Watch Telegram Stories from Python with Telethon

Use Python + Telethon to watch Telegram Stories from a user session: detect active stories, call ReadStoriesRequest, and understand viewer-list/rate-limit caveats.

Watch Telegram Stories from Python with Telethon

Quick answer: watch Telegram Stories with Python

Yes, a Python script can watch Telegram Stories when it logs in as a real user session through Telethon/MTProto, not through the Bot API. The practical flow is: collect chats you can access, find users with active stories, call functions.stories.ReadStoriesRequest, and treat viewer visibility, rate limits and account risk as part of the product.

QuestionShort answer
Can a bot do it?No. Telegram Stories are a user-account / MTProto surface, not a normal Bot API feature.
What does the script use?Telethon, iter_dialogs, iter_participants, stories_max_id, and ReadStoriesRequest.
Will the owner see me?Assume yes: watching a Story can put your account into the viewer list.
Should you masswatch?Only if you understand privacy, consent, rate limits and ban risk. This is not a stealth-growth hack.

Masslooking, Masswatching or Mass story viewing. This was quite popular marketing strategy on Instagram couple years ago when they launched Stories. At that time, it was quite easy to watch up to million (!) stories each day.

Recently, Telegram introduced the Stories feature as well. Let's write a code that will log into our Telegram profile and watch stories of users.

Masslooking strategy

You need to find out users with stories. This can be achieved by multiple ways but in this article I'll show the basic strategy:

  1. Find out all public chats you're in (because you can see the participants list)
  2. Filter ones with stories and watch them!

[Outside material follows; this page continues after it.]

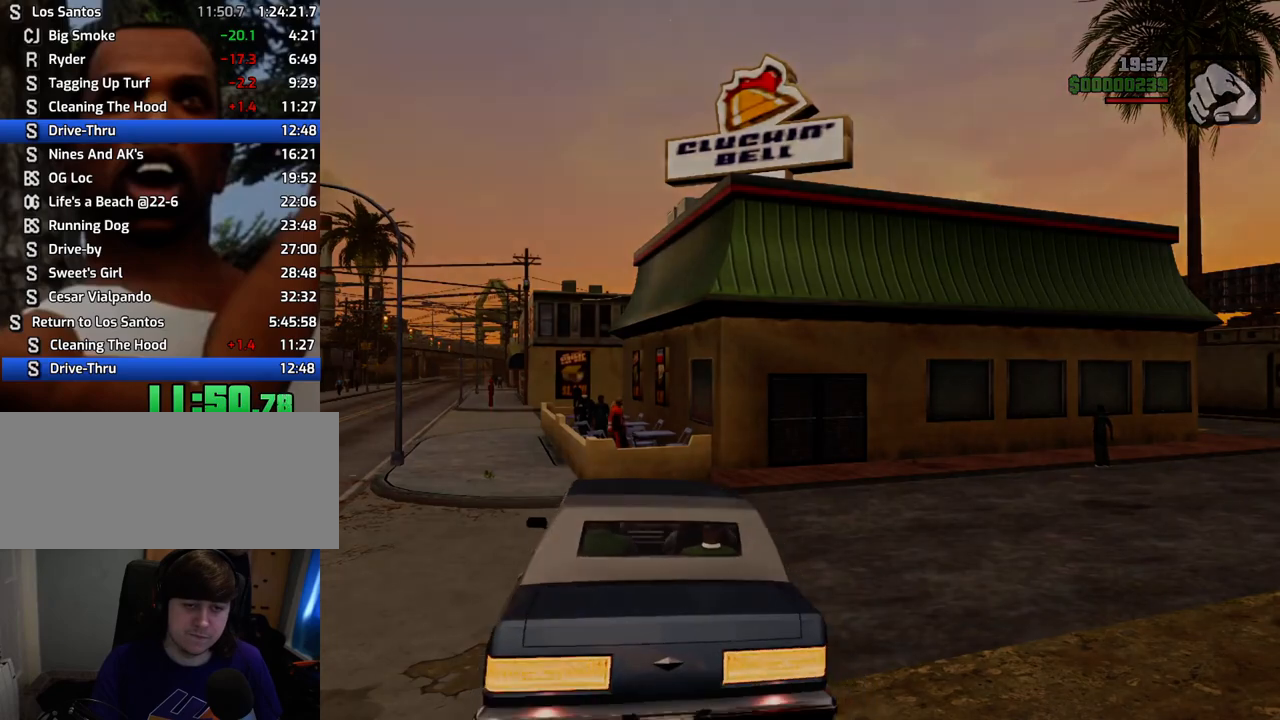
{"keys": ["a", "w"], "mouse": [], "events": [[34, "a", "up"], [84, "d", "down"], [134, "d", "up"], [134, "mouse_right", "down"], [134, "space", "down"], [184, "a", "down"], [184, "mouse_left", "down"], [184, "w", "down"], [217, "mouse_left", "up"], [217, "mouse_right", "up"], [217, "space", "up"], [268, "a", "up"], [268, "w", "up"], [318, "d", "down"], [318, "mouse_left", "down"], [318, "mouse_right", "down"], [368, "d", "up"], [368, "space", "down"], [418, "mouse_right", "up"], [418, "w", "down"], [468, "a", "down"], [468, "mouse_left", "up"], [468, "space", "up"]]}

Telegram Story Masswatching with Telethon

Telethon is a great python library that emulates the Telegram client which can be automated with async python scripts.

Find comments in the snippet below to understand the code better:

from telethon import TelegramClient
from telethon import types, functions

api_id, api_hash = "", ""  # get yours on my.telegram.org
client = TelegramClient("masslooking", api_id, api_hash)

# iterate over all chats your TG account has
async for dialog in client.iter_dialogs(limit=500):

	# you can see participants of a public chat
    if dialog.is_group:
 		
        async for user in client.iter_participants(
        	entity=dialog.entity, 
            limit=1000
        ):
        	# check if a person has active stories
            if (
                not user.stories_unavailable and 
                not user.stories_hidden and 
                user.stories_max_id
            ):
                res = await client(
                    functions.stories.ReadStoriesRequest(
                        user_id=user.id, 
                        max_id=user.stories_max_id
                    )
                )

You can also find this snippet on Github Gist.

If you want to improve this script, you may want to add time.sleep(random.random() * m + n) to prevent from Rate Limiting and BAN. Also you can add a logging to make something like a CRM system to measure the results of this "telegram marketing campaign".

How to measure the effectiveness

You can watch hundreds of thousands stories each day but what for? You need a metric that will show you if this marketing strategy works for you.

In Telegram case you can measure the "conversion" to your telegram channel (if you put a link in bio). In that case you can find a % of users that follows your channel after you watched their stories. The similar thing can be done with a conversion to your DMs.

To check if a user follows your channel, you can use sync for res in client.iter_participants("https://t.me/danokhlopkov", search=target_user_id). To check if a user DM'ed you: client.iter_messages(target_user_id).


Hope this was useful! Please share this article and follow me on Twitter and on Telegram (rus blog).

Related Telegram automation notes

If you are building real Telegram tooling, also read my Telegram MCP Server guide with Telethon, MTProto and production workflows and the Python guide to getting Telegram channel subscribers. For market context, see the Telegram AI bots dataset.

FAQ: Telegram Stories automation from Python

Can I watch Telegram Stories from Python?

Yes, but not as a regular Telegram bot. You need a logged-in user session through Telethon/MTProto, then you can detect active Stories and mark them as read with Telegram Stories API calls.

Which Telethon call reads Telegram Stories?

The key call is functions.stories.ReadStoriesRequest. In the example below, the script checks user.stories_max_id and passes that max id to mark available Stories as read.

Can people see that my account viewed their Telegram Story?

Assume yes. Telegram Story owners can have a viewer list, so story viewing automation should be treated as visible user-account activity, not anonymous scraping.

Can the Bot API watch Telegram Stories?

No. The normal Bot API is not the right interface for watching user Stories. This kind of automation relies on a user session and MTProto, which is why the example uses Telethon.

Is mass story viewing safe?

It is risky if you run it like spam. Add delays, logs and strict limits, respect privacy and platform rules, and expect rate limits or account restrictions if you automate aggressively.